Acid attack dissolves the binder from the concrete surface, the alkali-aggregate reaction creates an expansive product, and soft water attack erodes cement paste in concrete.
Surface protective treatment of concrete can help avoid an acid attack. In addition, adequately cured concrete with low permeability can reduce the rate of acid attacks.
4. Overloading and Impacts
The placement of heavy loads on concrete initiates micro-cracks and cracks. In addition, overloading may occur due to changes in the operation of the building without proper structural upgrades, unintentional overloading, and unusual events like earthquakes.

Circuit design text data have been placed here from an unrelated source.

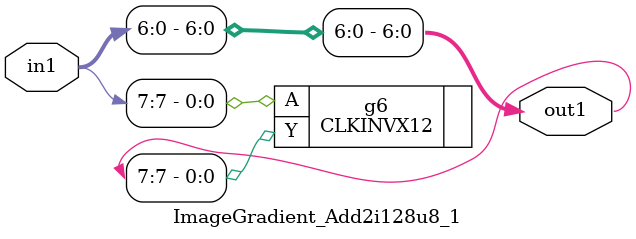
<source format=v>
`timescale 1ps / 1ps


module ImageGradient_Add2i128u8_1(in1, out1);
  input [7:0] in1;
  output [7:0] out1;
  wire [7:0] in1;
  wire [7:0] out1;
  assign out1[0] = in1[0];
  assign out1[1] = in1[1];
  assign out1[2] = in1[2];
  assign out1[3] = in1[3];
  assign out1[4] = in1[4];
  assign out1[5] = in1[5];
  assign out1[6] = in1[6];
  CLKINVX12 g6(.A (in1[7]), .Y (out1[7]));
endmodule



</source>
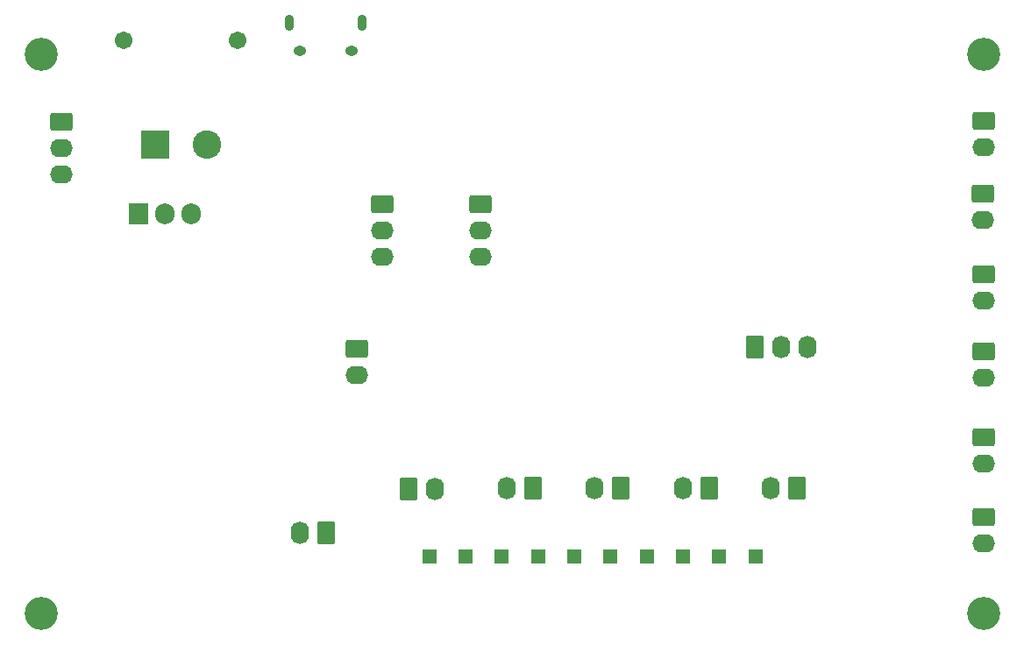
<source format=gbr>
%TF.GenerationSoftware,KiCad,Pcbnew,8.0.8*%
%TF.CreationDate,2025-03-31T14:22:47-05:00*%
%TF.ProjectId,Smart Tripod,536d6172-7420-4547-9269-706f642e6b69,rev?*%
%TF.SameCoordinates,Original*%
%TF.FileFunction,Soldermask,Bot*%
%TF.FilePolarity,Negative*%
%FSLAX46Y46*%
G04 Gerber Fmt 4.6, Leading zero omitted, Abs format (unit mm)*
G04 Created by KiCad (PCBNEW 8.0.8) date 2025-03-31 14:22:47*
%MOMM*%
%LPD*%
G01*
G04 APERTURE LIST*
G04 Aperture macros list*
%AMRoundRect*
0 Rectangle with rounded corners*
0 $1 Rounding radius*
0 $2 $3 $4 $5 $6 $7 $8 $9 X,Y pos of 4 corners*
0 Add a 4 corners polygon primitive as box body*
4,1,4,$2,$3,$4,$5,$6,$7,$8,$9,$2,$3,0*
0 Add four circle primitives for the rounded corners*
1,1,$1+$1,$2,$3*
1,1,$1+$1,$4,$5*
1,1,$1+$1,$6,$7*
1,1,$1+$1,$8,$9*
0 Add four rect primitives between the rounded corners*
20,1,$1+$1,$2,$3,$4,$5,0*
20,1,$1+$1,$4,$5,$6,$7,0*
20,1,$1+$1,$6,$7,$8,$9,0*
20,1,$1+$1,$8,$9,$2,$3,0*%
G04 Aperture macros list end*
%ADD10R,1.350000X1.350000*%
%ADD11RoundRect,0.250000X-0.845000X0.620000X-0.845000X-0.620000X0.845000X-0.620000X0.845000X0.620000X0*%
%ADD12O,2.190000X1.740000*%
%ADD13RoundRect,0.250000X0.620000X0.845000X-0.620000X0.845000X-0.620000X-0.845000X0.620000X-0.845000X0*%
%ADD14O,1.740000X2.190000*%
%ADD15RoundRect,0.250000X-0.620000X-0.845000X0.620000X-0.845000X0.620000X0.845000X-0.620000X0.845000X0*%
%ADD16C,2.754000*%
%ADD17RoundRect,0.102000X-1.275000X-1.275000X1.275000X-1.275000X1.275000X1.275000X-1.275000X1.275000X0*%
%ADD18C,1.712000*%
%ADD19O,0.890000X1.550000*%
%ADD20O,1.250000X0.950000*%
%ADD21R,1.905000X2.000000*%
%ADD22O,1.905000X2.000000*%
%ADD23C,3.200000*%
G04 APERTURE END LIST*
D10*
%TO.C,J24*%
X162500000Y-129500000D03*
%TD*%
D11*
%TO.C,J13*%
X188020000Y-87460000D03*
D12*
X188020000Y-90000000D03*
%TD*%
D13*
%TO.C,J11*%
X153000000Y-122960000D03*
D14*
X150460000Y-122960000D03*
%TD*%
D11*
%TO.C,SW3*%
X129980000Y-95460000D03*
D12*
X129980000Y-98000000D03*
X129980000Y-100540000D03*
%TD*%
D10*
%TO.C,J16*%
X152000000Y-129500000D03*
%TD*%
D13*
%TO.C,J12*%
X161500000Y-122960000D03*
D14*
X158960000Y-122960000D03*
%TD*%
D15*
%TO.C,SW1*%
X165960000Y-109260000D03*
D14*
X168500000Y-109260000D03*
X171040000Y-109260000D03*
%TD*%
D11*
%TO.C,SW4*%
X99000000Y-87500000D03*
D12*
X99000000Y-90040000D03*
X99000000Y-92580000D03*
%TD*%
D15*
%TO.C,J14*%
X132460000Y-123000000D03*
D14*
X135000000Y-123000000D03*
%TD*%
D16*
%TO.C,J4*%
X113000000Y-89705750D03*
D17*
X108000000Y-89705750D03*
D18*
X116000000Y-79705750D03*
X105000000Y-79705750D03*
%TD*%
D10*
%TO.C,J21*%
X148500000Y-129500000D03*
%TD*%
D13*
%TO.C,J10*%
X170040000Y-122960000D03*
D14*
X167500000Y-122960000D03*
%TD*%
D11*
%TO.C,J15*%
X127480000Y-109500000D03*
D12*
X127480000Y-112040000D03*
%TD*%
D11*
%TO.C,J8*%
X187980000Y-94500000D03*
D12*
X187980000Y-97040000D03*
%TD*%
D19*
%TO.C,J1*%
X128000000Y-78000000D03*
D20*
X127000000Y-80700000D03*
X122000000Y-80700000D03*
D19*
X121000000Y-78000000D03*
%TD*%
D21*
%TO.C,Q1*%
X106460000Y-96445000D03*
D22*
X109000000Y-96445000D03*
X111540000Y-96445000D03*
%TD*%
D10*
%TO.C,J19*%
X141500000Y-129500000D03*
%TD*%
D23*
%TO.C,H4*%
X97000000Y-135000000D03*
%TD*%
D11*
%TO.C,SW2*%
X139480000Y-95460000D03*
D12*
X139480000Y-98000000D03*
X139480000Y-100540000D03*
%TD*%
D11*
%TO.C,J3*%
X188000000Y-125730000D03*
D12*
X188000000Y-128270000D03*
%TD*%
D23*
%TO.C,H3*%
X188000000Y-135000000D03*
%TD*%
D10*
%TO.C,J22*%
X155500000Y-129500000D03*
%TD*%
D11*
%TO.C,J5*%
X188000000Y-109730000D03*
D12*
X188000000Y-112270000D03*
%TD*%
D11*
%TO.C,J6*%
X188020000Y-118000000D03*
D12*
X188020000Y-120540000D03*
%TD*%
D10*
%TO.C,J25*%
X166000000Y-129500000D03*
%TD*%
%TO.C,J18*%
X138000000Y-129500000D03*
%TD*%
%TO.C,J20*%
X145000000Y-129500000D03*
%TD*%
D23*
%TO.C,H1*%
X97000000Y-81000000D03*
%TD*%
D13*
%TO.C,J9*%
X144500000Y-122960000D03*
D14*
X141960000Y-122960000D03*
%TD*%
D11*
%TO.C,J7*%
X188020000Y-102230000D03*
D12*
X188020000Y-104770000D03*
%TD*%
D10*
%TO.C,J17*%
X134500000Y-129500000D03*
%TD*%
D13*
%TO.C,J2*%
X124500000Y-127260000D03*
D14*
X121960000Y-127260000D03*
%TD*%
D23*
%TO.C,H2*%
X188000000Y-81000000D03*
%TD*%
D10*
%TO.C,J23*%
X159000000Y-129500000D03*
%TD*%
M02*

</source>
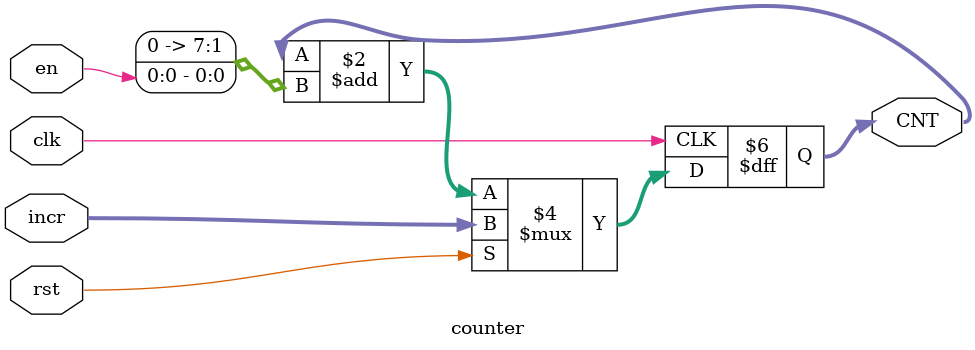
<source format=sv>
module counter #(parameter W = 8)(
    input logic clk,
    input logic en,
    input logic rst,
    input logic [W-1:0] incr,
    output logic [W-1:0] CNT
);

always_ff@(posedge clk)
    if (rst) CNT <= incr;
    else CNT <= CNT + {{W-1{1'b0}}, en};

endmodule



</source>
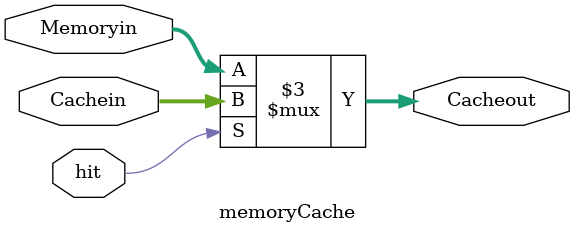
<source format=sv>
module memoryCache #(
    parameter WD = 32 // WordData width
)(
    input  logic              hit,          // Hit signal
    input  logic [WD-1:0]     Cachein,      // Cache output data
    input  logic [WD-1:0]     Memoryin,     // Memory data input
    output logic [WD-1:0]     Cacheout      // Cache output data
);
    
    always_comb begin
        if (hit) begin
            Cacheout = Cachein;
        end else begin
            Cacheout = Memoryin;
        end
    end

endmodule

</source>
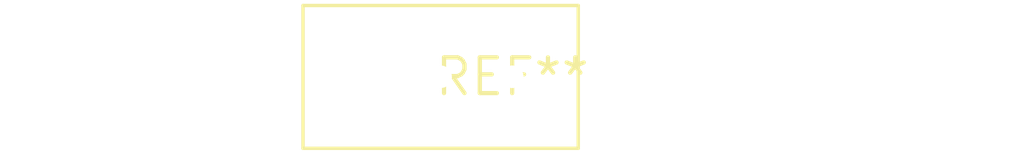
<source format=kicad_pcb>
(kicad_pcb (version 20240108) (generator pcbnew)

  (general
    (thickness 1.6)
  )

  (paper "A4")
  (layers
    (0 "F.Cu" signal)
    (31 "B.Cu" signal)
    (32 "B.Adhes" user "B.Adhesive")
    (33 "F.Adhes" user "F.Adhesive")
    (34 "B.Paste" user)
    (35 "F.Paste" user)
    (36 "B.SilkS" user "B.Silkscreen")
    (37 "F.SilkS" user "F.Silkscreen")
    (38 "B.Mask" user)
    (39 "F.Mask" user)
    (40 "Dwgs.User" user "User.Drawings")
    (41 "Cmts.User" user "User.Comments")
    (42 "Eco1.User" user "User.Eco1")
    (43 "Eco2.User" user "User.Eco2")
    (44 "Edge.Cuts" user)
    (45 "Margin" user)
    (46 "B.CrtYd" user "B.Courtyard")
    (47 "F.CrtYd" user "F.Courtyard")
    (48 "B.Fab" user)
    (49 "F.Fab" user)
    (50 "User.1" user)
    (51 "User.2" user)
    (52 "User.3" user)
    (53 "User.4" user)
    (54 "User.5" user)
    (55 "User.6" user)
    (56 "User.7" user)
    (57 "User.8" user)
    (58 "User.9" user)
  )

  (setup
    (pad_to_mask_clearance 0)
    (pcbplotparams
      (layerselection 0x00010fc_ffffffff)
      (plot_on_all_layers_selection 0x0000000_00000000)
      (disableapertmacros false)
      (usegerberextensions false)
      (usegerberattributes false)
      (usegerberadvancedattributes false)
      (creategerberjobfile false)
      (dashed_line_dash_ratio 12.000000)
      (dashed_line_gap_ratio 3.000000)
      (svgprecision 4)
      (plotframeref false)
      (viasonmask false)
      (mode 1)
      (useauxorigin false)
      (hpglpennumber 1)
      (hpglpenspeed 20)
      (hpglpendiameter 15.000000)
      (dxfpolygonmode false)
      (dxfimperialunits false)
      (dxfusepcbnewfont false)
      (psnegative false)
      (psa4output false)
      (plotreference false)
      (plotvalue false)
      (plotinvisibletext false)
      (sketchpadsonfab false)
      (subtractmaskfromsilk false)
      (outputformat 1)
      (mirror false)
      (drillshape 1)
      (scaleselection 1)
      (outputdirectory "")
    )
  )

  (net 0 "")

  (footprint "Potentiometer_Bourns_3296W_Vertical" (layer "F.Cu") (at 0 0))

)

</source>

Early removal of formworks or storage of materials or heavy equipment can overload some aspects of a structure. For example, impact equipment can lead to extensive micro-cracking. A common form of impact overload occurs at slab edges of joints on vehicular traffic surfaces.
5. Fire Damage
If concrete is exposed to high heat, it loses most of its compressive strength, flexural strength, and elasticity. Conversely, concrete with a high aggregate-cement ratio suffers less reduction in compressive strength, and the lower the water-cement ratio, the lesser the loss in elastic modulus. As a result, trapped water in concrete can cause spalling.
6. Over-Wet Concrete
High water content in the concrete mix drives cement to the surface. As a result, the concrete surface will dry before setting occurs, causing shrinkage, cracks, laitance, and reduction of compressive strength.
Chemical attack, overloading and impact, carbonation, dry and wet cycling, and fire are major causes of concrete damages.
Reinforcement corrosion occurs when pH in concrete is reduced to 10 or less, and chloride ions, oxygen, and moisture are present.
Carbonation occurs when carbon dioxide penetrates concrete through micro-cracks and pores, reacts with hydroxides like calcium hydroxide, and creates calcium carbonate. The reaction product reduces pH in concrete from 13 to 8.
The alkalinity reduction exposes embedded steel bars to corrosion. The carbonation of concrete is a slow process. If the quality of concrete is high, the carbonation rate is estimated to be 1mm/year.
Apply phenolphthalein indicator solution to a fresh fracture surface of the concrete. If the solution remains colorless, the pH of concrete is less than 8.6, suggesting carbonation. However, if the solution turns purple, the pH is above 8.6, and there is no concern for concrete carbonation.